Power series expansion of $x\ln(\sqrt{4+x^2}-x)$

Question

Find $a_n $ where $x \ln(\sqrt{4+x^2}-x) =\sum_{n=0}^{\infty} a_nx^n$.

I know that I must find power series expansion of $\ln(\sqrt{4+x^2})$ but it doesn't help. Can anyone give me a hint? many thanks

Answer 1

The factor $x$ can be momentarily disregarded; consider $f(x)=\ln(\sqrt{4+x^2}-x)$ and note that $$ f'(x)=\frac{\dfrac{x}{\sqrt{4+x^2}}-1}{\sqrt{4+x^2}-x}=-\frac{1}{\sqrt{4+x^2}}=-\frac{1}{2}(1+(x/2)^2)^{-1/2} $$ The Taylor development of the derivative can be written down.
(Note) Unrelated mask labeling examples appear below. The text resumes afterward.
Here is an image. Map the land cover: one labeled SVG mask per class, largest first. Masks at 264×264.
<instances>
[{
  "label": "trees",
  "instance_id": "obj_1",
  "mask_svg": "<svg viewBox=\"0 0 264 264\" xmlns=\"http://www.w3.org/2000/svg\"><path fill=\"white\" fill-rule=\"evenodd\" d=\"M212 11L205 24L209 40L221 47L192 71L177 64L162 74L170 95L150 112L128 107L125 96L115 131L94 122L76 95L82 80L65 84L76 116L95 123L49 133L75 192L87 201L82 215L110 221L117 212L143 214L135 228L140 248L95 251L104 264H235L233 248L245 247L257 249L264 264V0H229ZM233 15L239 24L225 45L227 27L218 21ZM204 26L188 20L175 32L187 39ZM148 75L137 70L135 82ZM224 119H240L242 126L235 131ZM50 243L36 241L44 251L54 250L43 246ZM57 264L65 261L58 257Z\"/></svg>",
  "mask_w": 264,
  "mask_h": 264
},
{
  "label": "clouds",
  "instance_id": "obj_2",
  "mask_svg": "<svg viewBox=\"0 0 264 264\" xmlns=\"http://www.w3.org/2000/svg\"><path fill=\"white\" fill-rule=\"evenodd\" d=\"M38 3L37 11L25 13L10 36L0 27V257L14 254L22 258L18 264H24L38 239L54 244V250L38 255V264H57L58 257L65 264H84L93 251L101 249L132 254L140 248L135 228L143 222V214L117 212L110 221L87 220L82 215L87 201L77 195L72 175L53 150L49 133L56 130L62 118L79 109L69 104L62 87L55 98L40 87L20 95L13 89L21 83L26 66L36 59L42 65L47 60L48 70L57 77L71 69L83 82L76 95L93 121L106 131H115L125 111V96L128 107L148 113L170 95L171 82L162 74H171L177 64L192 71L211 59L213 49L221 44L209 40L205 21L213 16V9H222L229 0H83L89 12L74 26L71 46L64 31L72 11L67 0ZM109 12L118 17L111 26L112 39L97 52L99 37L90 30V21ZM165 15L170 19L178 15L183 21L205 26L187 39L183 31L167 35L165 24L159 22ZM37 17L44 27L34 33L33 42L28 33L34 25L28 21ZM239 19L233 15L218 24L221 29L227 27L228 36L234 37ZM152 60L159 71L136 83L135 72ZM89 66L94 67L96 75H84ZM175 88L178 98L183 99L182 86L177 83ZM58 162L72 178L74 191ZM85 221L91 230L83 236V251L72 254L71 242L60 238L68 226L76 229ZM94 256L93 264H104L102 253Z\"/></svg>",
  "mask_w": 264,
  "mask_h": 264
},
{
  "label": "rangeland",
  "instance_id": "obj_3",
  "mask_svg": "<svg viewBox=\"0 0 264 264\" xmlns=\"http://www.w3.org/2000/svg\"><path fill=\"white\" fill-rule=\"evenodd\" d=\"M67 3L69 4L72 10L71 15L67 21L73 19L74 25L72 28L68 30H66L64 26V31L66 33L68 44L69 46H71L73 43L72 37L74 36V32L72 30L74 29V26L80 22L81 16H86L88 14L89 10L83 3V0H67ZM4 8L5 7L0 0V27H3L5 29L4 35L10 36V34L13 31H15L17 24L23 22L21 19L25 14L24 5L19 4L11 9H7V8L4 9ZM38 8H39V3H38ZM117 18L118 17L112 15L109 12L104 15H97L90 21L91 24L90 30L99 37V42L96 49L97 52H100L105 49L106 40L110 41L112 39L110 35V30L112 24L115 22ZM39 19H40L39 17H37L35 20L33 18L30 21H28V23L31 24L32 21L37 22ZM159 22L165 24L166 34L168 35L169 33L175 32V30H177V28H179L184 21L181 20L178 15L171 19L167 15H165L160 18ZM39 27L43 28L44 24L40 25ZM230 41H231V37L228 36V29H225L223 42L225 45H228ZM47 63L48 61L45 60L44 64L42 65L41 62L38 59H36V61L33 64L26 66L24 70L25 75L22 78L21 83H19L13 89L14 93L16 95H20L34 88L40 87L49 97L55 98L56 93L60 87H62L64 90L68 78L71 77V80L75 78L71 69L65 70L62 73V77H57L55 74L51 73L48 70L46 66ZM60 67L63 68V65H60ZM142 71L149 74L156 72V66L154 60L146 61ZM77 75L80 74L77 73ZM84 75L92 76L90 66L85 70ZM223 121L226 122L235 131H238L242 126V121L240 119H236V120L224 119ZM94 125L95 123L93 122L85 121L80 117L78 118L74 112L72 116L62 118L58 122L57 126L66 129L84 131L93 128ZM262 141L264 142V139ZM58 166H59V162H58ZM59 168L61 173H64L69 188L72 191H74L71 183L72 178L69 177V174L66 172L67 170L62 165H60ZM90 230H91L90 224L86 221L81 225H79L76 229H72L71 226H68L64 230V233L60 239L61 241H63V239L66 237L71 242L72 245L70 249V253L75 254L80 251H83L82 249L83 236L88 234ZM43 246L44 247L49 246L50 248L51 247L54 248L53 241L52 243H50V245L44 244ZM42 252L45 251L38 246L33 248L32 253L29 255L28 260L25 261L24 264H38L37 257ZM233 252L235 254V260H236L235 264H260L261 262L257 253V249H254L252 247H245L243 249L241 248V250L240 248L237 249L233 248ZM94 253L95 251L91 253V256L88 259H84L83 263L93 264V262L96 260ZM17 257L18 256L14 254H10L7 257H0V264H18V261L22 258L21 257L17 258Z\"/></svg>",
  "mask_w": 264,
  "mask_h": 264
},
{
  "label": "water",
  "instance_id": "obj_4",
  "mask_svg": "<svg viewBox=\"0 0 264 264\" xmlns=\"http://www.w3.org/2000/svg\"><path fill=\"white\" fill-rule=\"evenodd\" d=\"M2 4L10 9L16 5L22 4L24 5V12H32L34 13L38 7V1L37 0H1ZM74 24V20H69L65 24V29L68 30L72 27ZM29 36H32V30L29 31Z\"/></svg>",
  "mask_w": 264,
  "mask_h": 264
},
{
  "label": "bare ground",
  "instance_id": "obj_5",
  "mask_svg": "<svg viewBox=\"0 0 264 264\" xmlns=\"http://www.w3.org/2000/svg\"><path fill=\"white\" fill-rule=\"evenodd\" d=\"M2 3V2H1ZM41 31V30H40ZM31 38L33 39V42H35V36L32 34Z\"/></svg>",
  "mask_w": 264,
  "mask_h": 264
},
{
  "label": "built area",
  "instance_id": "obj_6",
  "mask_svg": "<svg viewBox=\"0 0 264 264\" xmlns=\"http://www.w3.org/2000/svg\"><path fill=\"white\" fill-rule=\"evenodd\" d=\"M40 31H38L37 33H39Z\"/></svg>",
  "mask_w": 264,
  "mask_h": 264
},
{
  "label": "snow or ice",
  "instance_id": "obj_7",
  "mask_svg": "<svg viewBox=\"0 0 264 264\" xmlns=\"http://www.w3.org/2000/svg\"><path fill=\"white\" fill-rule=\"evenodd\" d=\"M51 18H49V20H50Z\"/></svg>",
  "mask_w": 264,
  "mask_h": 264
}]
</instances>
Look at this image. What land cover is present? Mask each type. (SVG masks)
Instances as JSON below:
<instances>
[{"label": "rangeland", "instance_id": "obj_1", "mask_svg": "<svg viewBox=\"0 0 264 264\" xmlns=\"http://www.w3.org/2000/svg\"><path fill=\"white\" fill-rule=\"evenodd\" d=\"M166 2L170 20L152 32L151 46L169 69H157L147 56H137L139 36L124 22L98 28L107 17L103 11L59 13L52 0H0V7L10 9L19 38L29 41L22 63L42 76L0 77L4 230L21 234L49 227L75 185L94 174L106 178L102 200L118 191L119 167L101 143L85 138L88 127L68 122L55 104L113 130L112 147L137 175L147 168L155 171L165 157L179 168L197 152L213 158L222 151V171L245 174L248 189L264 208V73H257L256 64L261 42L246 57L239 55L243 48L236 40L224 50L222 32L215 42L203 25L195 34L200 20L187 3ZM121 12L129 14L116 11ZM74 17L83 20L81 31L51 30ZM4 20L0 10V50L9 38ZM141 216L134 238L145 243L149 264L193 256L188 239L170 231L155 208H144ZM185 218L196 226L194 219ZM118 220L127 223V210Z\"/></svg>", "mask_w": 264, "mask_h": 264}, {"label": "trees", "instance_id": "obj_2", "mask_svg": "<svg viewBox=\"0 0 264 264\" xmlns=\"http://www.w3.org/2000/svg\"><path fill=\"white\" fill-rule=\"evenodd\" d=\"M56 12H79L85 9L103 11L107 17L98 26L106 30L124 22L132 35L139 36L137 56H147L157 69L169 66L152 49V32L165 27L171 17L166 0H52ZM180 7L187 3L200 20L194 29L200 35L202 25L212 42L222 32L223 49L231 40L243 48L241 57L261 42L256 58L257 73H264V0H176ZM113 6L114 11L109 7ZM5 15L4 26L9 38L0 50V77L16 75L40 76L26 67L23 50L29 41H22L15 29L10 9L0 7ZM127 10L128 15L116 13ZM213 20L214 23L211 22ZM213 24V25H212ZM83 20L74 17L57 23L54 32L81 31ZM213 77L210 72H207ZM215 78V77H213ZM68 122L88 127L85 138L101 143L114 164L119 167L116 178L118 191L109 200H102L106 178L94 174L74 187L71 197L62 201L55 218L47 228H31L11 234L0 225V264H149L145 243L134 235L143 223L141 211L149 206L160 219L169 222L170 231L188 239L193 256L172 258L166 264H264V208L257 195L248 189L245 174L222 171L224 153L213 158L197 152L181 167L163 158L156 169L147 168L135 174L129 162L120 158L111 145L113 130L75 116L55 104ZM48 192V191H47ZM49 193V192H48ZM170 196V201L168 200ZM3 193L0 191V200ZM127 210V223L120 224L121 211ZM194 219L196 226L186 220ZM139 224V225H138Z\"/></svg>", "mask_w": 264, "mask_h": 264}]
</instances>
Integrate and multiply by $x$. $$ f'(x)=-\frac{1}{2}\sum_{n\ge0}\binom{-1/2}{n}\frac{x^{2n}}{2^{2n}} $$ So $$ f(x)=\ln2-\frac{1}{2}\sum_{n\ge0}\binom{-1/2}{n}\frac{x^{2n+1}}{2^{2n}(2n+1)} $$ I leave to you determining $a_n$.